I don't think you are following me... the receivers who are performing ADSP 
look-ups and enforcing "discardable" would have blocked a ton of that email you 
are reporting would have made it through.


Second...

   steve$ host -t txt _adsp._domainkey.paypal.net    
   _adsp._domainkey.paypal.net has no TXT record
   steve$ host -t txt paypal.net
   paypal.net has no TXT record

... I wasn't going to mention it, but you brought it up. The MX for 
paypal.net will also give a 2xx response to any RCPT TO in the paypal.net 
domain.

...and I wasn't going to mention that I tried to work with you off-list to get 
more information about your phish from paypal.net but you didn't respond.   If 
you get a chance, please do send that along.


Third, as I mentioned above, even if you were publishing ADSP records for 
lookalike domains, most of those lookalike domains appear to have been 
acquired after enforcement of a phishing issue - meaning that there would 
have been no ADSP records when the phishing mails were sent, and your 
ownership of them now is irrelevant.

As I've reported before, we have over 100 millions reasons (blocked attacks 
from our registered domains) why you are wrong about this assertion.


Fourth, as I mentioned above, even if all you said was valid, registering 
thousands of domains in order to make ADSP sort-of work against phishing 
isn't something that scales, either in terms of domain name system nor the 
expense. If ADSP requires users to spend tend of thousands of dollars a year 
to maintain domain registrations in order for it to have a significant effect 
on phishing then it's not something that's really going to scale to more than 
a handful of senders.

You have this backwards.  Major brands register cousin domains for more reasons 
than phishing.  This practice pre-dated ADSP and it will continue with or 
without ADSP.  It's simply an operational fact that is relevant to any debate 
about how ADSP can/should be used.


I feel compelled to point out this error since several people on the list 
have been quoting your data since you circulated it and are likely to draw 
erroneous conclusions from it.


I understand you want to discredit the statistics

and I understand you wanted to report statistics to discredit ADSP... actually 
I don't understand that but it is certainly consistent with your arguments

- they show that as measured at my inbox, based on paypal related email, ADSP 
dkim=discardable as currently used by PayPal to combat phishing is 
significantly less useful than flipping a coin. 72% false positive, 61% false 
negative.

but your processing assumptions about what would get through vs. what would 
bounce was wrong.


These statistics are quite valid, and reasonably representative.

now I'm just repeating myself...

The only non-representative thing about them is that they're measured at my 
mailbox, rather than at a consumer mailbox of a user who has no interaction 
with PayPal other than transactional and bulk email (which is a big 
difference, sure, but it seems unlikely paypal would want to drop all usage 
of paypal.com other than for their bulk mail)..

yep, that's rather significant.


So rather than attacking the statistics that demonstrate that your current 
usage of ADSP simply doesn't work for it's stated purpose

it works quite well actually, as a component to a multi-part strategy.


it would be better to concentrate on fixing the serious issues that those 
stats demonstrate.

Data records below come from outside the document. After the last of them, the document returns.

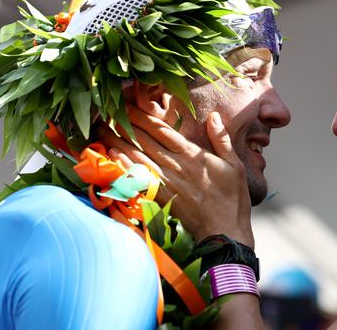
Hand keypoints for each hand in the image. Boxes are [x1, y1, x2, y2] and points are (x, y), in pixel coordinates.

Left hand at [97, 104, 254, 247]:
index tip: (127, 105)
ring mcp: (164, 182)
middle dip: (124, 124)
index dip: (142, 116)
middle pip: (144, 140)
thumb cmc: (232, 198)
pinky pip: (136, 178)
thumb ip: (222, 139)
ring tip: (102, 129)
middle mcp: (174, 165)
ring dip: (118, 141)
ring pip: (136, 156)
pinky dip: (123, 165)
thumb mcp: (234, 165)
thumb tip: (213, 116)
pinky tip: (111, 155)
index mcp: (192, 154)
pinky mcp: (158, 198)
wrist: (223, 231)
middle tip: (106, 112)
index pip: (161, 130)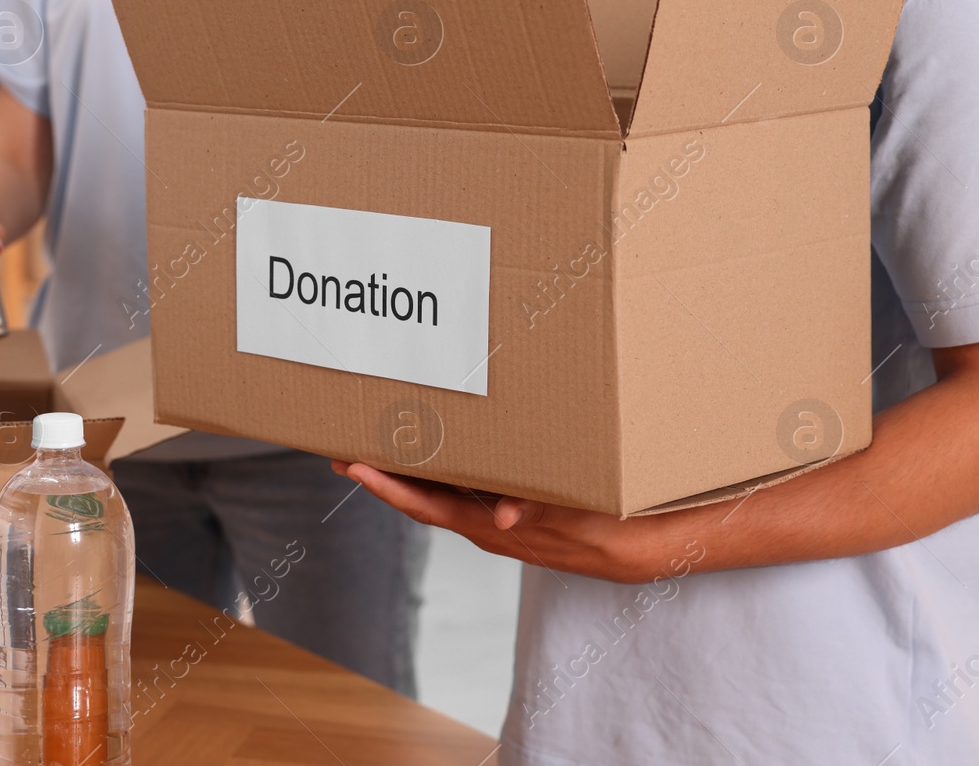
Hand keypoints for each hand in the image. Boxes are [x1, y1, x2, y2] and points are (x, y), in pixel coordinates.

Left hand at [336, 461, 708, 583]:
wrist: (638, 546)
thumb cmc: (601, 528)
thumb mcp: (570, 516)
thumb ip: (534, 512)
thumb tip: (504, 518)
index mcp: (486, 525)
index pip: (421, 505)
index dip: (383, 485)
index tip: (350, 463)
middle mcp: (479, 522)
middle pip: (417, 493)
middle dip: (379, 467)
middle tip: (340, 436)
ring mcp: (491, 515)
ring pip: (437, 486)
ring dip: (406, 463)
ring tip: (376, 431)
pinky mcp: (506, 504)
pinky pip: (464, 482)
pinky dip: (444, 462)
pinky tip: (437, 438)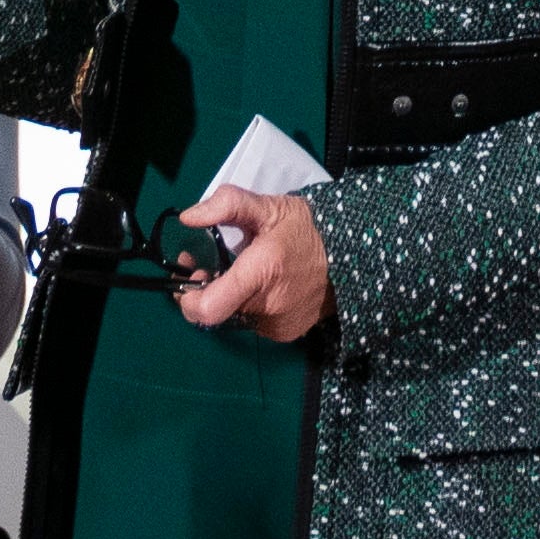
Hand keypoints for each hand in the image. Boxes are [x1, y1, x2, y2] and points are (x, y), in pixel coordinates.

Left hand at [175, 186, 330, 342]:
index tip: (194, 275)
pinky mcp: (285, 333)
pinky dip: (251, 306)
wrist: (352, 255)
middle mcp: (267, 307)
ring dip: (231, 298)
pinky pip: (254, 322)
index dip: (188, 299)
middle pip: (218, 310)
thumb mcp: (268, 207)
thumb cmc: (306, 229)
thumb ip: (227, 205)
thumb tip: (187, 217)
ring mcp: (277, 325)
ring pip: (235, 316)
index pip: (207, 309)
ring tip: (246, 273)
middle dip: (208, 289)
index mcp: (261, 273)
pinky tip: (265, 287)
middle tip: (213, 266)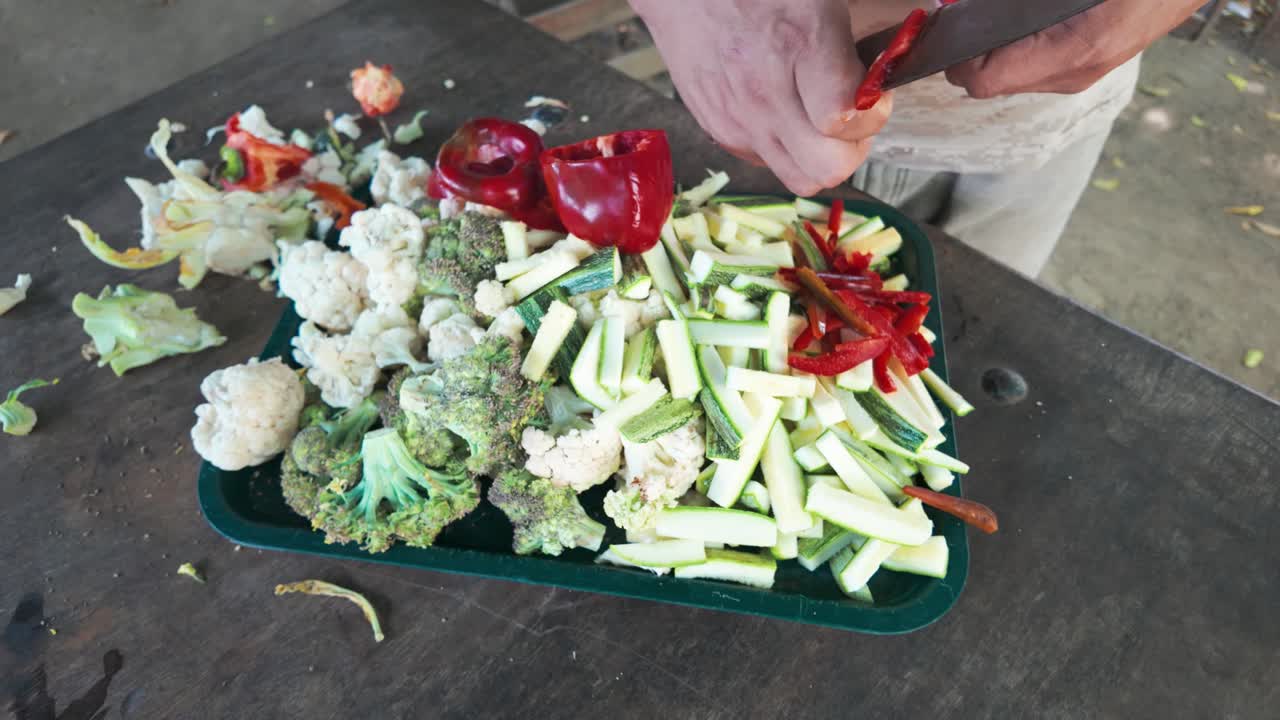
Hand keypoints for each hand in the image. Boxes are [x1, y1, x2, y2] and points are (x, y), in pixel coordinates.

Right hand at [631, 0, 891, 195]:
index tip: (871, 91)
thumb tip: (885, 78)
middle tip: (851, 116)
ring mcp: (739, 120)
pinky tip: (784, 112)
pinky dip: (786, 148)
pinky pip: (769, 164)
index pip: (845, 119)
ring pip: (800, 180)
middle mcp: (765, 94)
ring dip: (819, 158)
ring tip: (818, 120)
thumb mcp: (821, 0)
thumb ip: (860, 41)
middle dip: (851, 148)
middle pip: (827, 169)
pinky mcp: (721, 132)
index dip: (872, 112)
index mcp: (798, 45)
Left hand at [945, 0, 1201, 97]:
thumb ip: (1016, 6)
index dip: (956, 55)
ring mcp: (1080, 76)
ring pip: (1009, 80)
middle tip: (958, 18)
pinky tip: (1015, 23)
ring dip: (989, 53)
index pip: (983, 80)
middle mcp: (1072, 73)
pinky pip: (1032, 70)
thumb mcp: (1063, 0)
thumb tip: (969, 7)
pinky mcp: (1086, 68)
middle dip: (966, 54)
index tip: (948, 25)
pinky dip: (1014, 50)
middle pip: (989, 85)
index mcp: (1071, 50)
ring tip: (984, 20)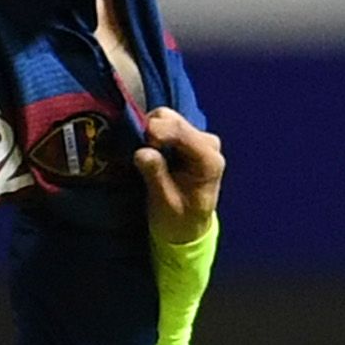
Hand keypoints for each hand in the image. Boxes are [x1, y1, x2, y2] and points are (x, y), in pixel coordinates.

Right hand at [133, 107, 221, 250]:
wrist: (188, 226)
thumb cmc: (179, 220)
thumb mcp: (165, 204)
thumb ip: (156, 176)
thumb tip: (142, 152)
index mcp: (209, 162)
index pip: (183, 134)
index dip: (158, 131)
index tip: (139, 142)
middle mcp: (207, 144)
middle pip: (173, 119)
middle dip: (150, 130)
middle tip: (135, 149)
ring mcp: (197, 138)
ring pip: (166, 117)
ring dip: (148, 130)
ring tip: (141, 153)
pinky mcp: (185, 137)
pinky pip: (164, 123)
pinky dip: (150, 132)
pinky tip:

I'd start with the hideously high false positive rate,
as that's an easier thing to fix than the hideously high false negative rate.


because MLM's break DKIM signatures, it does help the immediate pain to move 
employee mail to non-ADSP=discardable domains... like I have.

We've already discussed some ways to improve the false positive rate 
(dedicating entire domains to B2C bulk mail rather than mixed use, rewriting 
every mailing list manager in the world and so on). Constraining ADSP usage 
to domains that are solely used to send bulk email to consumer ISPs strikes 
me as something that would be acceptable to many potential users, and would 
avoid most of the false positive issues.


somewhere in there is a nugget of a good idea for a Senders BCP.